To be honest, I can’t think of a tactic or a formation to beat Brazil, and I wonder if any manager can, when faced with a team that plays so instinctively, and with such fluidity; as I write this, Ghana is a goal down against Brazil and Cafu, a right back was just in the box, about to attempt a shot on goal.

There is, however, one factor that comes to mind- something that’s troubled me ever since the first match- the Fear Factor. This Brazillian team is as good as the last and the one before that; whether it is better is debatable. Still, it has been hyped to such an extent that teams are actually afraid of taking them on. They go into the game believing that they have to prevent Brazil from scoring at all costs. Think back to what the Aussies did against Brazil – they played with a low back line, often with as many as five at the back afraid to move forward, thus allowing the seven of ten Brazillians to forge forward beyond the halfway line.
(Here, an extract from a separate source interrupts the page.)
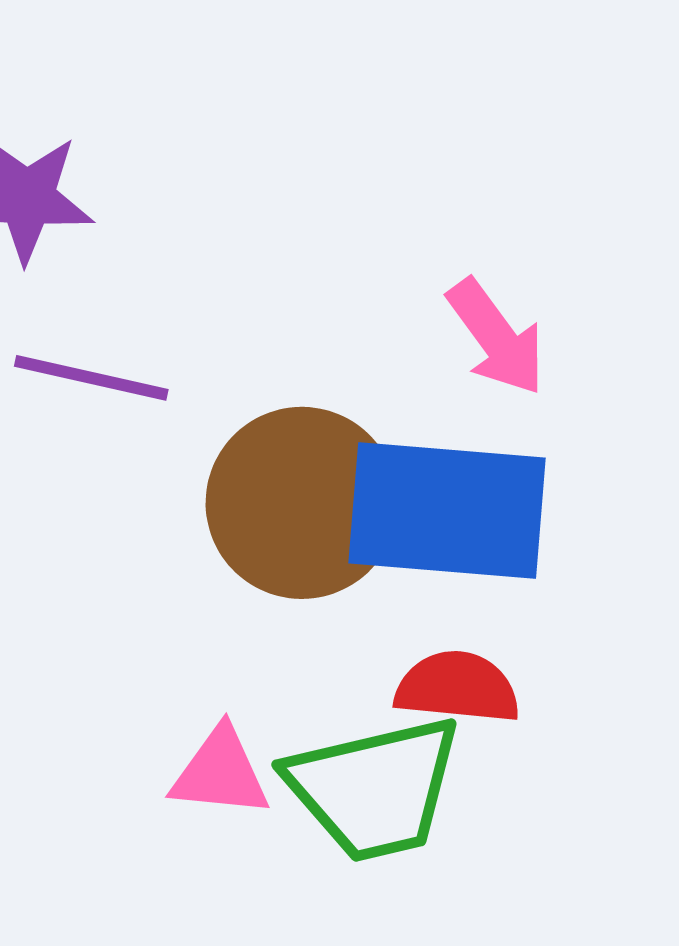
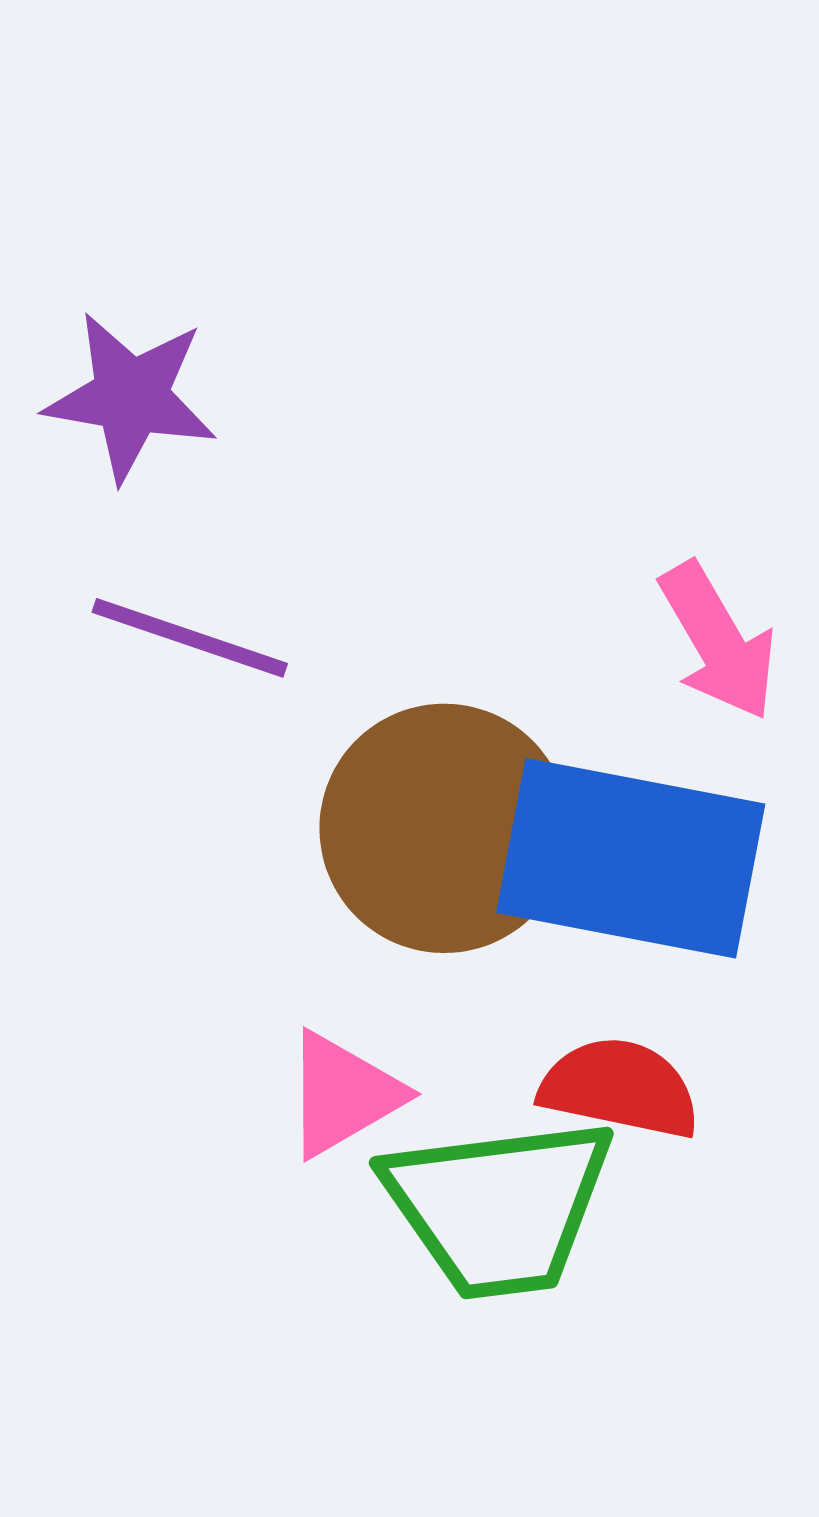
pink triangle: (220, 773) -> (343, 1094), moved, turned -42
A low back line also makes the offside trap difficult, if not impossible. Ronaldo had three players around him when he passed the ball to Adriano who scored against the Aussies.

The Fear Factor costs many a team the game because they attempt to keep players of the quality of Ronaldo, Ronaldinho, Kaka and Adriano quiet, which, over a period of 90 minutes seems improbable, if not impossible. The way to go about it is to assume that you’re going into the game a goal down and attempt to score two to win. If, in the process, Brazil score one, you’re still in the clear. An attack against Brazil will force them to opt for counterattacks instead of moving forward with numbers, and you’re always safer against two forward instead of seven. Ghana, a goal down, has started attacking Brazil, and had their finishing been better, could well have beent two up on Brazil. Their attacking play has put Brazil on the defensive, which is what happened when Australia started attacking too.

So, the way to have a chance against Brazil is to go into the game believing that Brazil are as effective in attack as France have been so far. Which is where a team like Argentina could beat the Brazillians, because they’ve got quality players who are in form and high on confidence. They won’t be afraid and they can win.